Meredith Roaten
The Defense Advanced Research Projects Agency recently funded the second phase of a quantum computing project that aims to expand the utility of emerging technology, according to one of the lead researchers on the project.
The second phase of the Georgia Tech Research Institute-led project brought its funding total to $9.2 million for the scientists to run additional experiments on a quantum computing system configured to potentially string together more computing units than ever.
The DARPA project — Optimization with Noisy Intermediate-Scale Quantum devices — aims to “demonstrate the quantitative advantage of quantum information processing by leapfrogging the performance of classical-only systems in solving optimization challenges.”
Researcher Creston Herold said one of the classic problems of optimization that quantum computing systems could solve is called the traveling salesperson.
“One famous one is this traveling salesperson problem, where you have a list of addresses you need to take a path and packages to for delivery, for example,” he said. “And you want to find the most efficient route, whether that’s in time or distance traveled, or fewest left turns made, or at least gas used.”
This type of problem shows up in a wide variety of logistics issues in defense and other government business, he noted.
Quantum computers utilize basic units known as qubits rather than 1s and 0s like traditional computers. Its computing power stems from the potential for each qubit to be both 1 and 0 simultaneously, rather than being restricted to one or the other. As a result, a quantum computer could run more complicated algorithms and operate much faster than a traditional computer.
This research aims to goes beyond most quantum computing advances made so far, Herold explained. Quantum computers exist today, but they are as big as the early traditional computers and haven’t yet developed the computing power to rival their conventional counterparts.
While most quantum computing systems use magnetic traps to isolate ions, one of the team’s researchers, Brian McMahon, developed a “unique” configuration optimized for a more efficient process.
The trapping process — called a Penning trap — uses a combination of a magnetic field and an electric field to confine two-dimensional ion crystals that perform quantum operations.
“The use of rare earths is actually in the permanent magnets, which form the trap,” Herold said. “There are magnets like neodymium or samarium cobalt. They’re very, very strong magnets.”
The trap uses these rare earth metals in place of “bulky, cryo-cooled superconducting magnets,” according to the team.
The team has already put in 18 months of trials and experiments. During that time, researchers built an ion chain the length of 10 qubits. A qubit is one of the smallest units of a quantum computing system.
Herold said building the foundation of the research with the short chain is a start for the research, but ultimately it will go much further.
“It really was about testing out the control scheme and showing that this way of operating the device would solve these problems as expected,” he said.
Adding thousands more quantum systems to the chain would result in the computer calculating more accurate solutions, Herold said.
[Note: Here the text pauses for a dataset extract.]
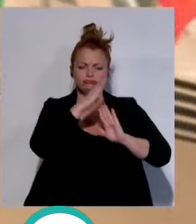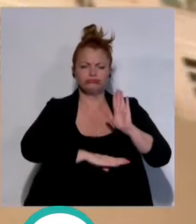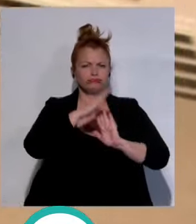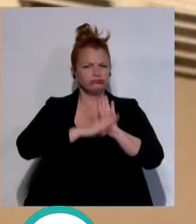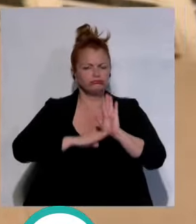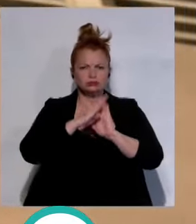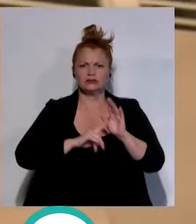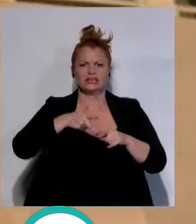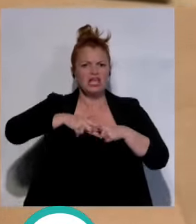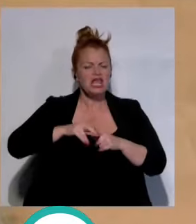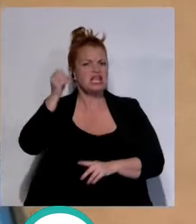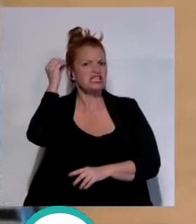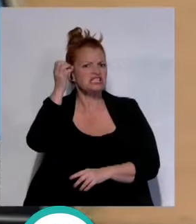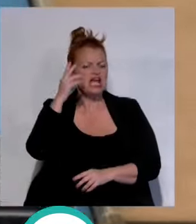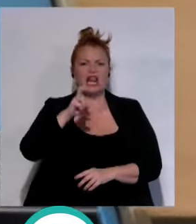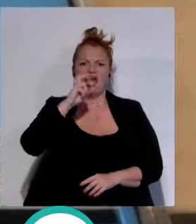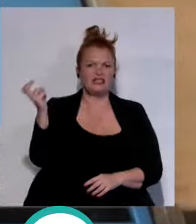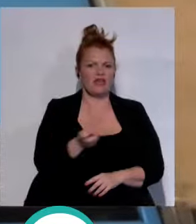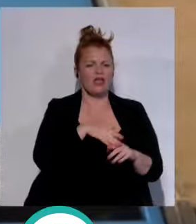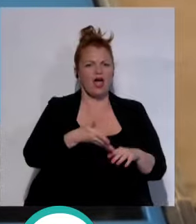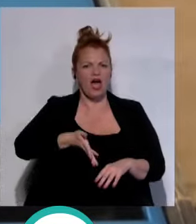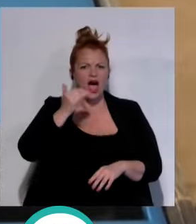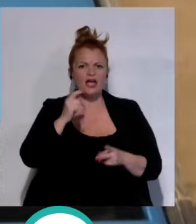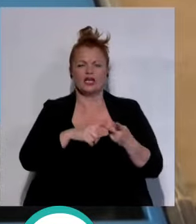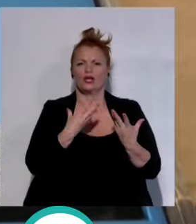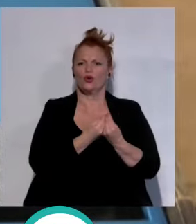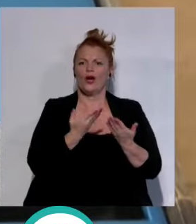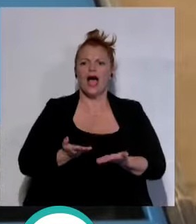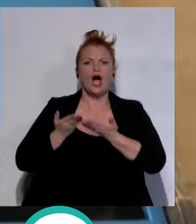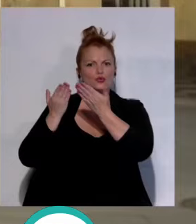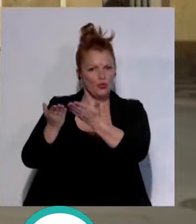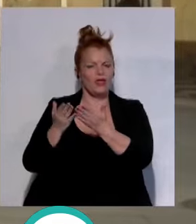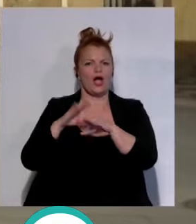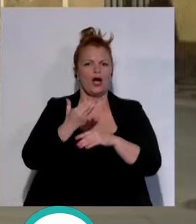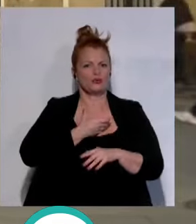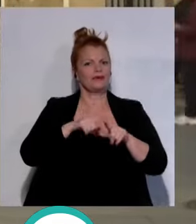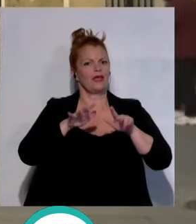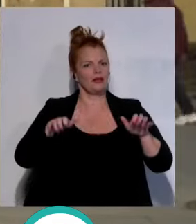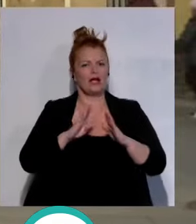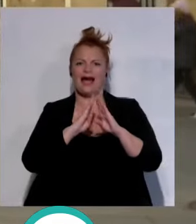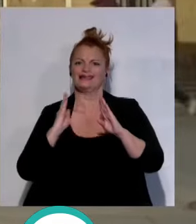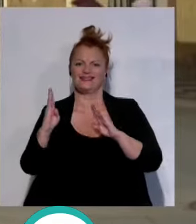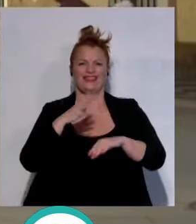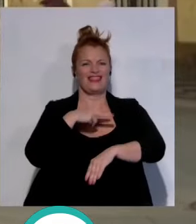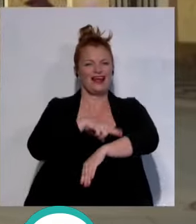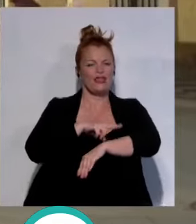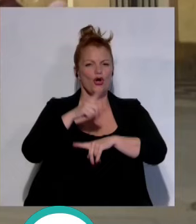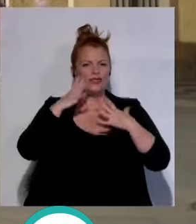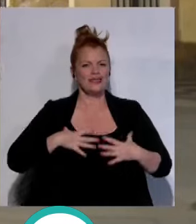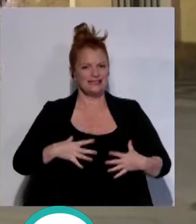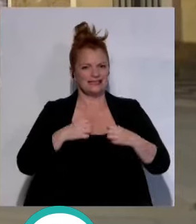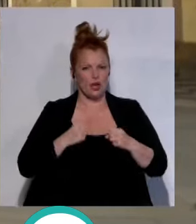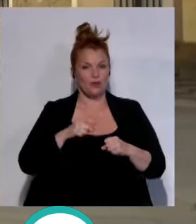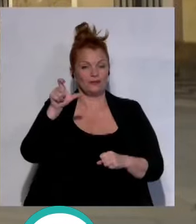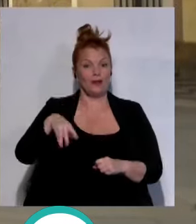de talleres charlas y actividades. Cuenta con la ayuda del Ayuntamiento de Cádiz a través de su Delegación de Salud Según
Without adding substantially more systems, the quantum computer would have roughly the same power as a classical machine, he said.
“At the outset of the project, we knew that we would need hundreds of qubits to really move the needle on solving an important problem,” he said. “We can still simulate everything that’s happening on a quantum device, and it’s just too small to attack a large enough optimization problem that we don’t already know the answer easily.”
But that doesn’t mean traditional computing doesn’t play a role in the project. Researchers are using classical computing hardware to guide the quantum hardware to a better starting point, so the system doesn’t have to check every possible solution.
“The classical nature of it is that we are using a classical process to kind of monitor the quantum hardware and decide what to do next,” Herold said.
However promising the project has proven so far, researchers still face daunting technical challenges. For example, the more complex the quantum system becomes, the more likely it is to have a significant error rate caused by “noise” — a term meaning interference with the state of the qubits in the quantum computer.
The research team includes scientists at Oak Ridge National Laboratory, who are using a supercomputer there to map the best pathway to minimizing noise in the quantum system as it is scaled up.
“With quantum hardware, we’re always fighting noise, and at some point, there will be too many errors that we can’t actually make the hardware larger,” Herold said.
While part of the research is finding how to mitigate the errors, the amount of noise will eventually limit how many qubits long the chain will be and therefore the complexity system, he explained.
However, if the researchers can come up with solutions to these challenges for the experiments, the results will be significant across industries, Herold said.
“This project will show that larger collections of qubits can solve optimization problems and in a better way than we know how to now, and that would have a really transformative impact on the way these problems are solved,” he said.